The author of this piece is known to Mamamia but has chose to remain anonymous.
I responded to this card from my mum with:
“For fuck’s sake mum. How do you think that makes me feel? If it’s what you want, don’t hold back on account of me”.
Probably not the response you were expecting, right? Let me explain.
First of all, I love my mother and in a lot of ways we are close. When I was young she was the “cool” mum. I could tell her anything. I told her that I’d lost my virginity and when I got home that night she’d put lube and condoms under my pillow. She did all the things a mother should. She taught me how to cook, manage my finances and told me to dream big and respect myself.
But then she changed.
She became paranoid, withdrawn, aggressive and spiteful. I grew afraid to tell her that I’d blitzed my exam or that my friend’s parents had invited me to go out for tea with them. She became jealous. One day while we were shopping at a produce market, a young man made a passing comment about my green eyes to her. She smiled and talked me up as mothers do. Later that evening when I was getting ready to go out she made snarky comments that my outfit didn’t accentuate my eyes.
She became worse as the years went on. I never knew what mood she’d be in or how she would react towards me. One minute she would be saying how proud she was of me, how beautiful and intelligent I am and the next thing I knew I was being told I’d put on weight, look tired and pale or shouldn’t bother applying for a new job because I wouldn’t get it.
Not long after she started to become physically ill. I watched her have her first seizure. It was a painful and distressing experience. I remember screaming into the phone at the emergency operator to hurry because she wasn’t breathing and her lips had turned blue.
Then there was the day I was sent home from school, for reasons unknown to me at the time, because I had to look after my brother so that mum could go into surgery. They had found cysts in her ovaries. More seizures and illness followed. Each time I was called by a nurse to say my mother was in hospital but ok and I needed to come and pick her up. My mum had failed to tell me she had been unwell and changed the subject when I asked her what was wrong.

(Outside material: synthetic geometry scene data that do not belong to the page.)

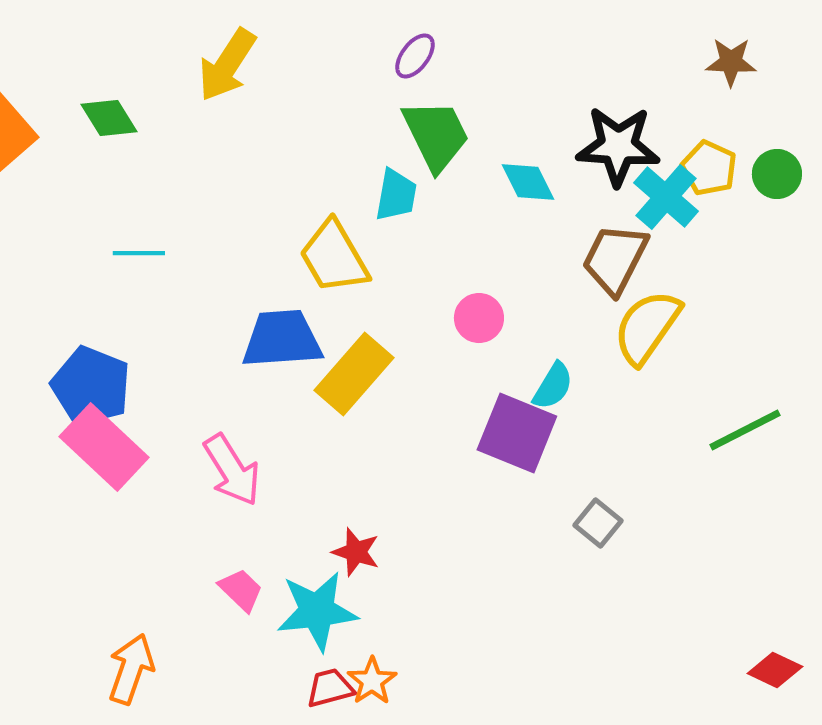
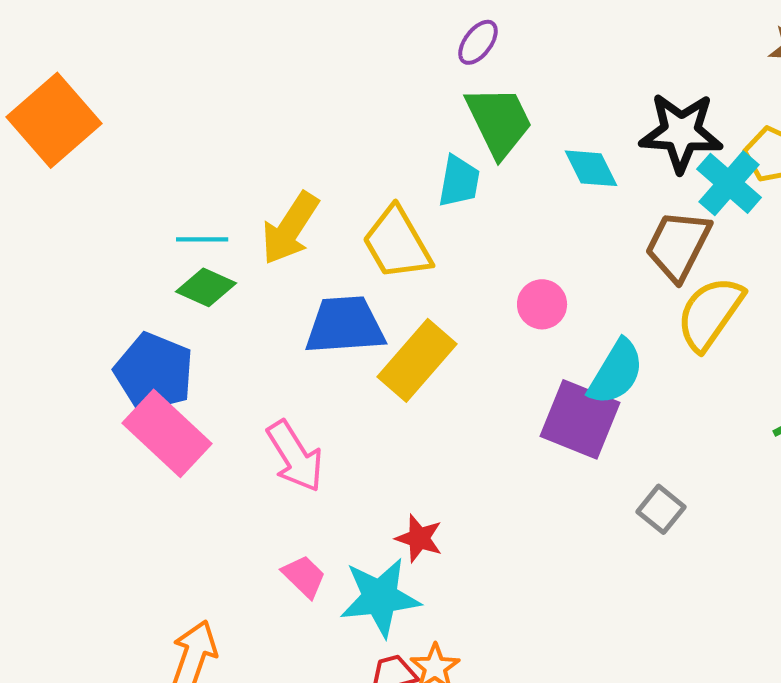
yellow arrow: (227, 65) -> (290, 228), moved
green diamond: (109, 118) -> (206, 287), moved, turned -34
cyan semicircle: (553, 386) -> (616, 372), size x1.4

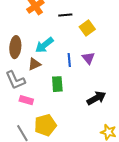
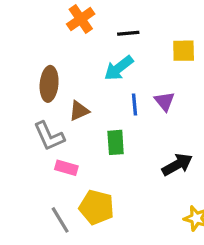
yellow square: (87, 28) -> (184, 51), moved, turned 35
cyan arrow: (44, 45) -> (119, 68), moved
yellow pentagon: (45, 125) -> (97, 207), turned 30

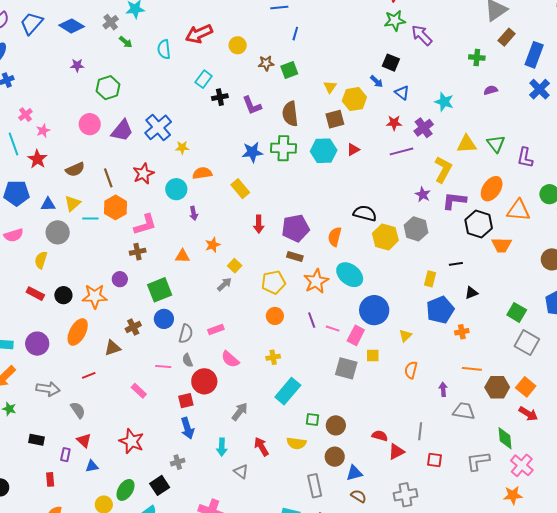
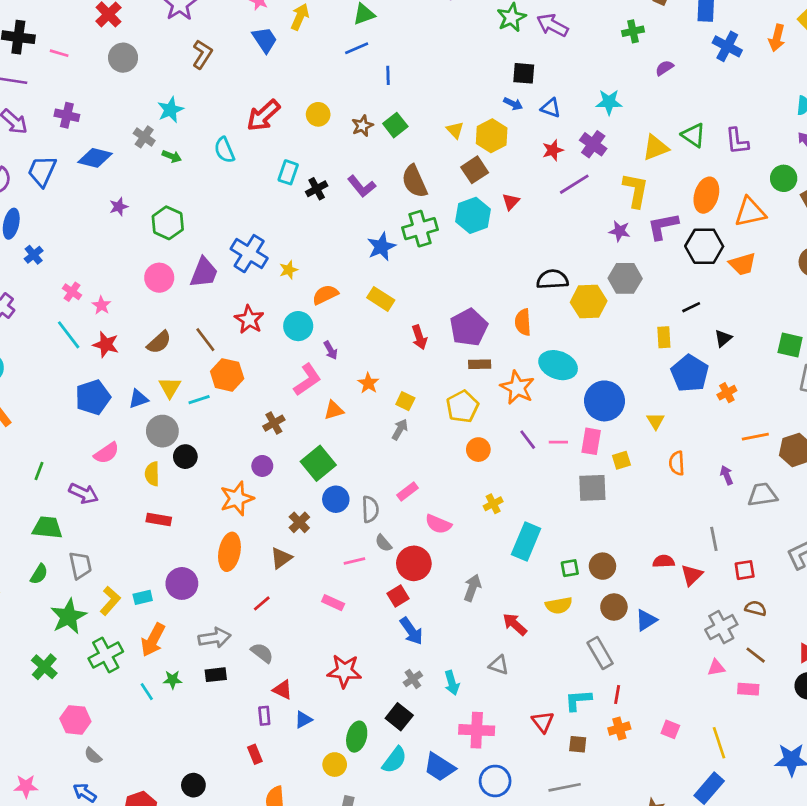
pink L-shape: (145, 225) -> (307, 380), moved
black circle: (63, 295) -> (185, 457), moved
black rectangle: (36, 440) -> (216, 675), moved
cyan arrow: (222, 447) -> (452, 683), moved
brown semicircle: (359, 496) -> (756, 608), moved

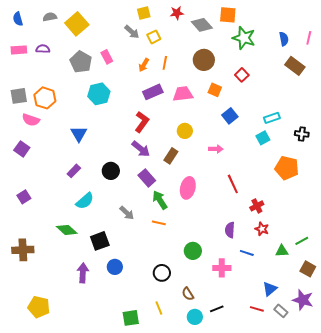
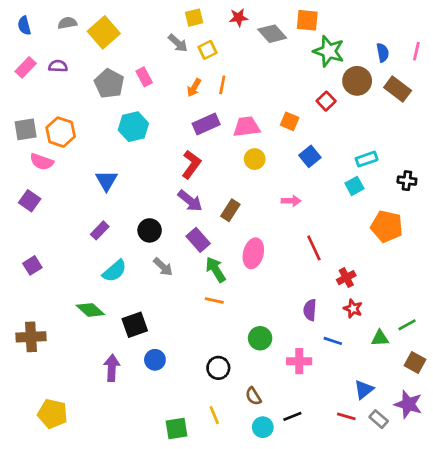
pink rectangle: (19, 50) -> (26, 67), turned -42
brown circle: (204, 60) -> (357, 81), moved
yellow circle: (185, 131) -> (255, 159), moved
gray arrow: (127, 213) -> (163, 267), moved

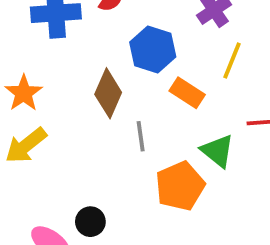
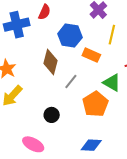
gray line: (141, 136) -> (71, 82), turned 56
black circle: (90, 222) -> (52, 115), moved

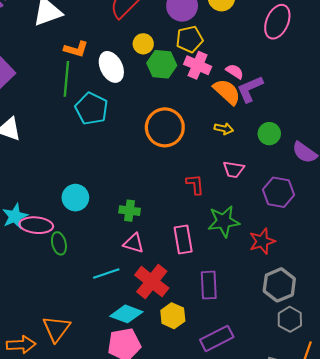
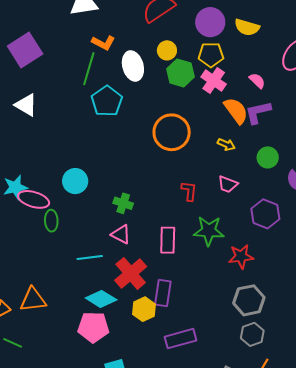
pink semicircle: (235, 71) -> (257, 81), moved
purple rectangle: (209, 285) -> (163, 293), moved
orange triangle: (56, 329) -> (33, 300), turned 36

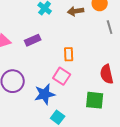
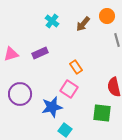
brown arrow: (76, 11) -> (83, 24), turned -42
orange rectangle: (69, 54) -> (76, 67), turned -32

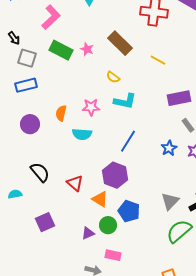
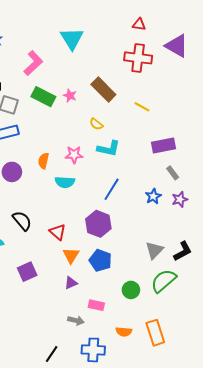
orange triangle: (100, 199) -> (71, 255), moved, turned 30
blue pentagon: (129, 211) -> (100, 260), moved
green circle: (108, 225) -> (131, 290), moved

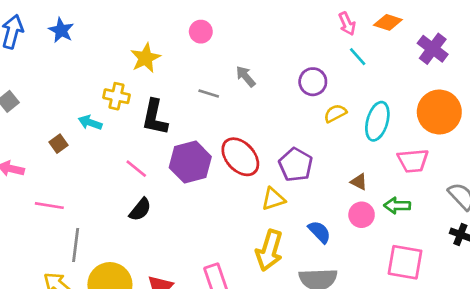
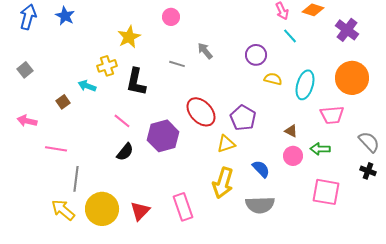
yellow cross: (116, 96) -> (107, 66), turned -30
yellow semicircle: (335, 113) -> (273, 79), turned 42
purple hexagon: (190, 162) -> (163, 136), moved

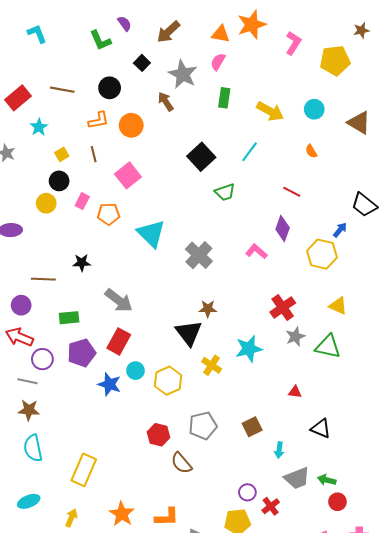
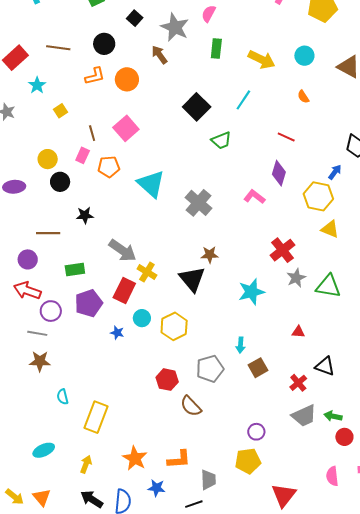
brown line: (94, 154) -> (92, 133), moved
black circle: (59, 181) -> (60, 182), moved
yellow triangle: (338, 306) -> (330, 229), moved
yellow cross: (212, 365) -> (147, 272), moved
blue star: (109, 384) -> (117, 333), size x0.6
cyan semicircle: (33, 448) -> (63, 397), moved, size x0.6
cyan arrow: (279, 450) -> (241, 345), moved
red cross: (271, 506) -> (298, 383), moved

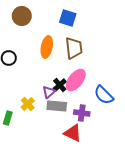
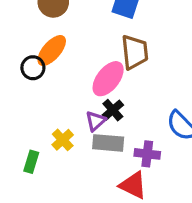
orange ellipse: (47, 47) -> (52, 51), moved, turned 30
pink ellipse: (76, 80) -> (108, 79), moved

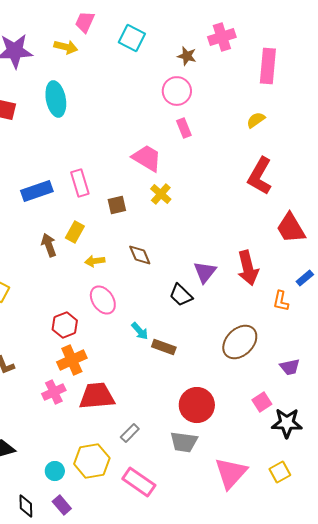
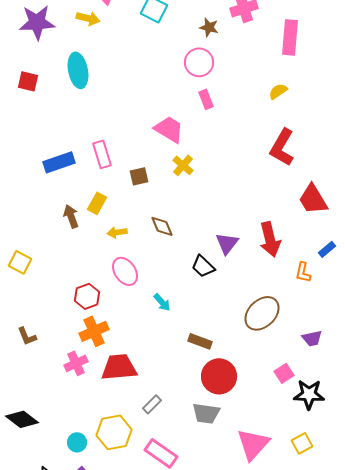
brown rectangle: (164, 347) -> (200, 341), moved

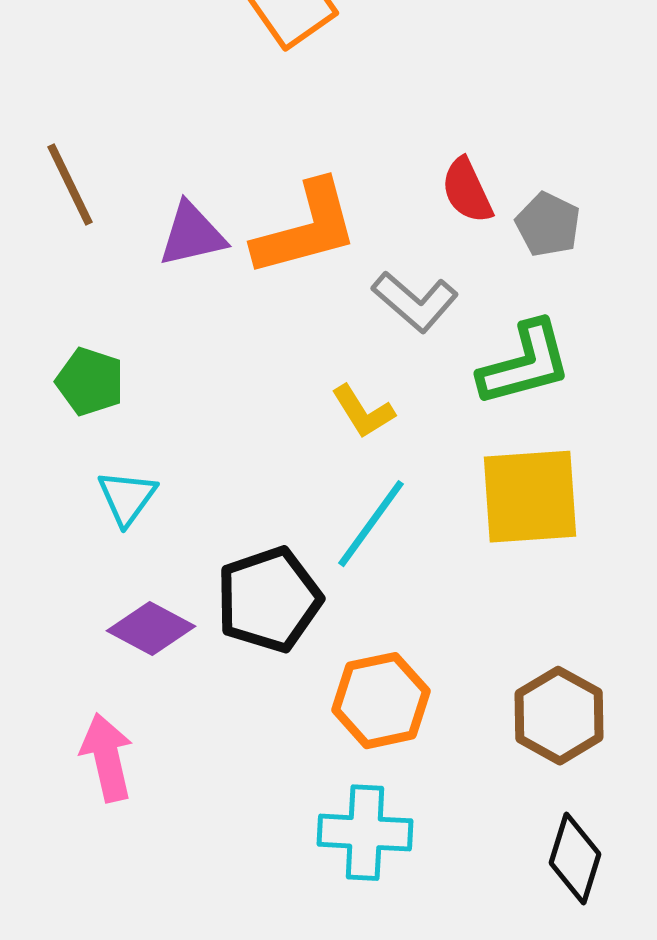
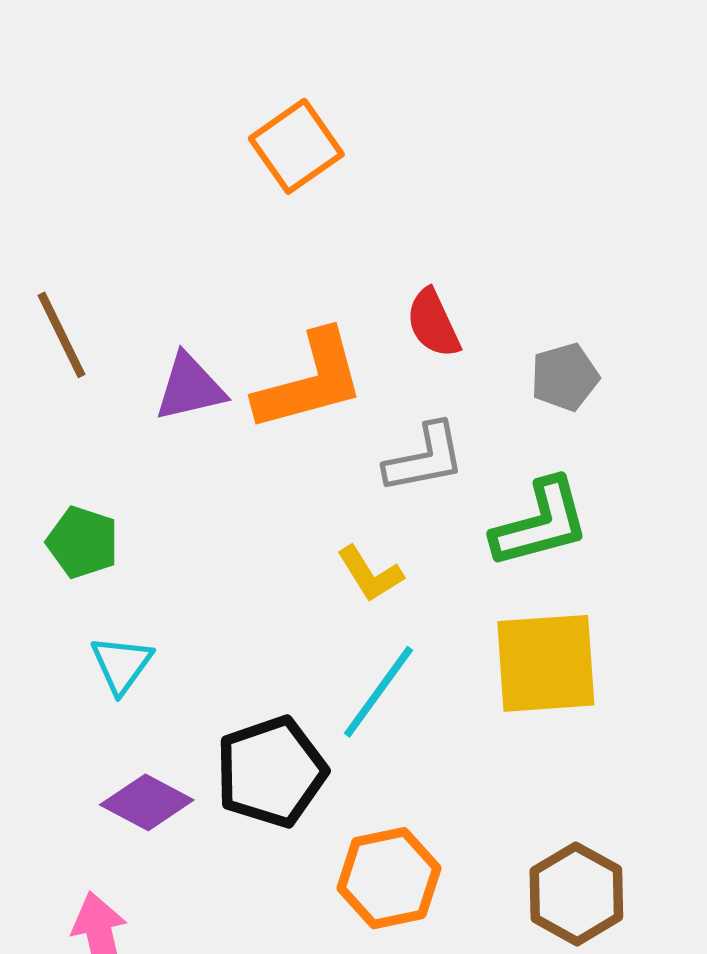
red semicircle: (467, 191) -> (433, 323), moved
gray pentagon: (548, 225) -> (565, 377), turned 30
gray L-shape: (415, 302) -> (425, 458), turned -52

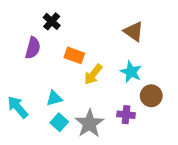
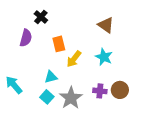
orange rectangle: (74, 55) -> (59, 44), turned 56
brown circle: (151, 96) -> (120, 90), moved
cyan triangle: (54, 98) -> (51, 77), moved

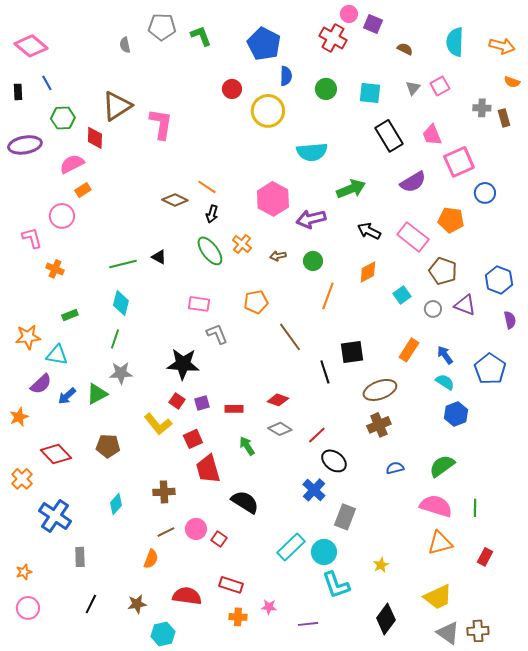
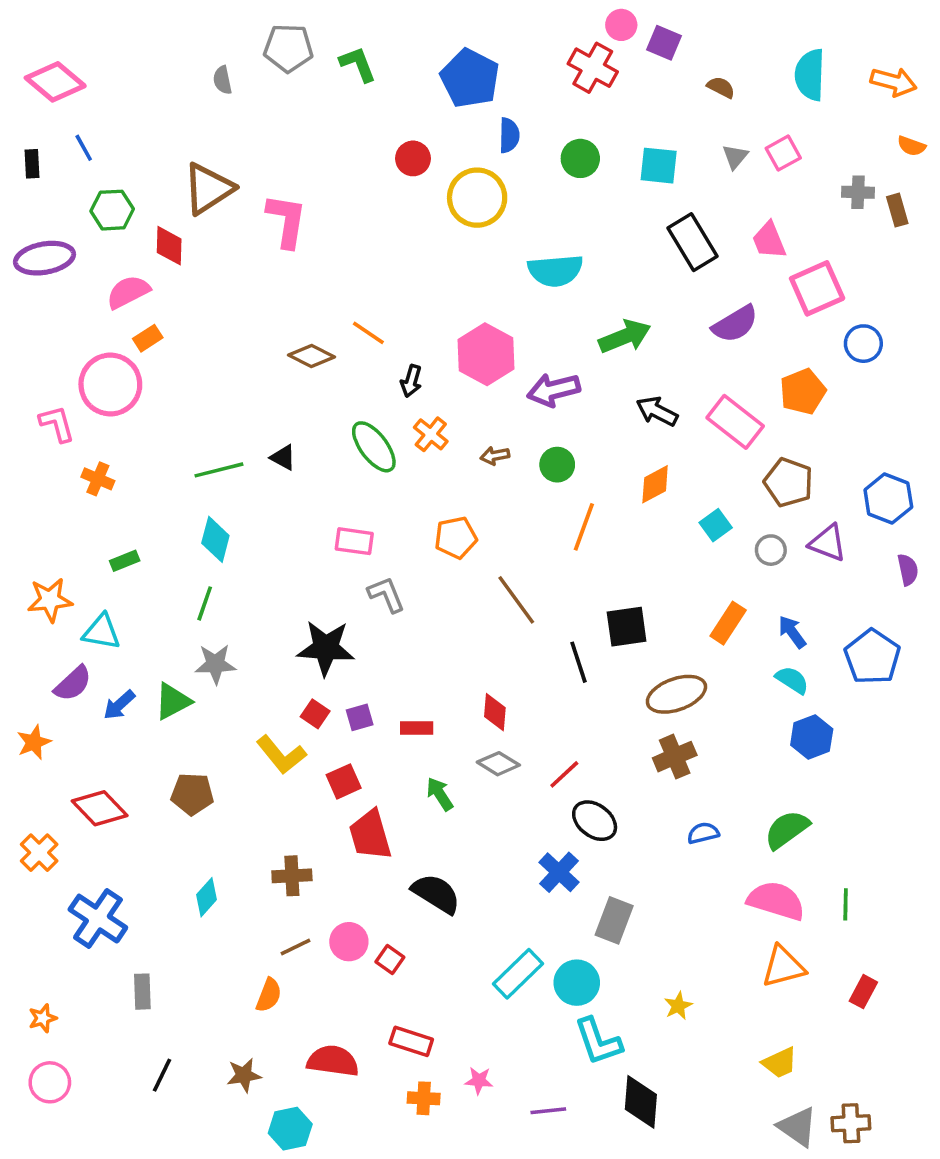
black arrow: (212, 214) -> (411, 381), moved
pink circle: (62, 216) -> (110, 385), size x1.4
orange pentagon: (451, 220) -> (803, 392), turned -30
red diamond: (278, 400) -> (495, 712), turned 75
yellow trapezoid: (438, 597) -> (780, 1063), size x0.7
black diamond: (386, 619) -> (641, 1102), moved, turned -32

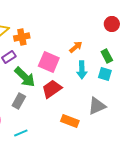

When I planned to move overseas in 2009 she came to me a week before I was to leave saying two pea sized lumps in her hands might be cancerous and if I left, who would take care of her? By this stage my relationship with my mother had become toxic. I spent my days worrying I was going to get another call and that she would be terminally ill or injured.
hen I did speak to her it only upset me as everything I said was turned against me. I felt rejected, unloved and alone. At the times I needed my mother most, I felt I couldn’t call on her. When I too had a cancer scare before I left to go overseas I decided not to confide in her because I knew she would make it about herself and leave me panicked instead of assured.
I knew I needed to gain some distance from her and do something for myself. I could no longer take care of her and give her the reassurance and support she demanded from me. So I decided to go overseas as planned even if she had cancer. Some of my close friends that knew about my family situation were still shocked at my choice. How could I leave my mother?